On Tue, Apr 12, 2005 at 10:32:59PM +0100, John M Collins wrote:
> I'll do that - trouble is round where I am they dish out Nvidia cards
> like confetti, I've got them in the machine I use most and another 2 and
> you have to do all that gyrating with running the script to FTP down and
> build the secret module before you can run X. This is a big disincentive
> when it comes to installing new kernels.
>
> I wish some kind soul would speak nicely to Nvidia and get them to see
> reason on the point but I suspect I'm not the first person to wish that.

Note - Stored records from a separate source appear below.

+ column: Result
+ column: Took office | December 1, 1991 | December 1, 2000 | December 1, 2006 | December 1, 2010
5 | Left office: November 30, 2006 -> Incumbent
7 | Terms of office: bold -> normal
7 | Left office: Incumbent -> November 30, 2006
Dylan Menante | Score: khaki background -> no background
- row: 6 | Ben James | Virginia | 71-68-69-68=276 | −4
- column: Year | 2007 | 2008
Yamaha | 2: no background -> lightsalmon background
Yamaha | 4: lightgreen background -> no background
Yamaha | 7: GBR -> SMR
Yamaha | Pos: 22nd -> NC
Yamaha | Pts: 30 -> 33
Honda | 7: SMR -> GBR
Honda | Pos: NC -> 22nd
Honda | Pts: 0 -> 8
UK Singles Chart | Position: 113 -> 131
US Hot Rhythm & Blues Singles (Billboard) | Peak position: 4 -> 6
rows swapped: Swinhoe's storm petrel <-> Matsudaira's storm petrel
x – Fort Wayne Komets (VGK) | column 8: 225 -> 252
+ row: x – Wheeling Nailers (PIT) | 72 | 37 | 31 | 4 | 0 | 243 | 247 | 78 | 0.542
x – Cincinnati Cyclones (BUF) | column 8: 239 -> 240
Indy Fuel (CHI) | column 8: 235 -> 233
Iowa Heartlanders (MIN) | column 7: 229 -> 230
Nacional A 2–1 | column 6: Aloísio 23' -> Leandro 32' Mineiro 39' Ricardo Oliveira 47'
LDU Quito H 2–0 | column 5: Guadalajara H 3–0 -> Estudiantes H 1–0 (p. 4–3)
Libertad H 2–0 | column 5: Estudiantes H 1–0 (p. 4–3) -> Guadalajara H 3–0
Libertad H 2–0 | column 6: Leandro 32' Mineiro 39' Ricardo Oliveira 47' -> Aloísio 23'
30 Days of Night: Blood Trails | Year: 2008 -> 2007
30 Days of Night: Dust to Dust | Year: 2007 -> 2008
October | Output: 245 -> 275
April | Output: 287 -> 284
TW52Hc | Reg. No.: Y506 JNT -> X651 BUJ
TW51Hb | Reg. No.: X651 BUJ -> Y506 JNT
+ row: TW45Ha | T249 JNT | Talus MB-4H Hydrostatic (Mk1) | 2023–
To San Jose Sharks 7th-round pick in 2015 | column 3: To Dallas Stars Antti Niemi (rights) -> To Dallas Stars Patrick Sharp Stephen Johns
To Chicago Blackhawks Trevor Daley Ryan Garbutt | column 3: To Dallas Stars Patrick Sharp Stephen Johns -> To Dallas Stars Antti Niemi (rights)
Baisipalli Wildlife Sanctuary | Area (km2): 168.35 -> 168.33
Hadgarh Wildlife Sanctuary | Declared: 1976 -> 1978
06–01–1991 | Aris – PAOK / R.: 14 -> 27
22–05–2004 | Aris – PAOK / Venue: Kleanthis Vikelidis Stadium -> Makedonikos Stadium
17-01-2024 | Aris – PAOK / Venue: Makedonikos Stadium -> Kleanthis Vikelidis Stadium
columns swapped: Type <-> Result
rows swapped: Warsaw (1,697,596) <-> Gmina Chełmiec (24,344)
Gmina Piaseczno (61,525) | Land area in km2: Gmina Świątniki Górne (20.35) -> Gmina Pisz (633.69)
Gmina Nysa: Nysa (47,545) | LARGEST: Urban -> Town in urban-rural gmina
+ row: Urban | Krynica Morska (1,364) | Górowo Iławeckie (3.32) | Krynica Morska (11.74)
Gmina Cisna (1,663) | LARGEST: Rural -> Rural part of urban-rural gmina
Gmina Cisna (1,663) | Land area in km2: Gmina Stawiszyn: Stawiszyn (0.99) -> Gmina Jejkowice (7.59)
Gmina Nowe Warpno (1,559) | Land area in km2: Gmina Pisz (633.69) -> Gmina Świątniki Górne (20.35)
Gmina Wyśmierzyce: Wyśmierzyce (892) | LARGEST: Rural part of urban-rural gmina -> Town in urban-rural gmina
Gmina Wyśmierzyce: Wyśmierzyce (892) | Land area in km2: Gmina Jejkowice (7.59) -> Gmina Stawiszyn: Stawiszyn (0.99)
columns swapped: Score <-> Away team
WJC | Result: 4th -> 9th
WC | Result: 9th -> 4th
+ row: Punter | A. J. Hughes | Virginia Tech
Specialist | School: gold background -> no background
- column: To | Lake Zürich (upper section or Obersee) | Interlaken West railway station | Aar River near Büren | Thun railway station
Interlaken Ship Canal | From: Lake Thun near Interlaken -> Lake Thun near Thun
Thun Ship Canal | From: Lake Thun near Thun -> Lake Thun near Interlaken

> (Or is there a sneaky way of patching the modules so they'll work in
> another kernel without tainting it?).
Well on my ssytem I can do something as simple as this in a script at
boot (before starting X) and it should nicely take care of it:
modprobe nvidia || m-a -t prepare nvidia && m-a -t build nvidia && m-a -t install nvidia && modprobe nvidia
Most likely I will have a working loaded nvidia driver at that point and
X will start successfully.
m-a is module-assistant which is used on debian to build a module
mathcing the running kernel (assuming it has access to either the source
of the running kernel or the headers of the running kernel) using the
sources from in this case nvidia-kernel-source package. I don't know if
anything other than debian has anything like this, but it makes dealing
with nvidia's binary drivers fairly tolerable.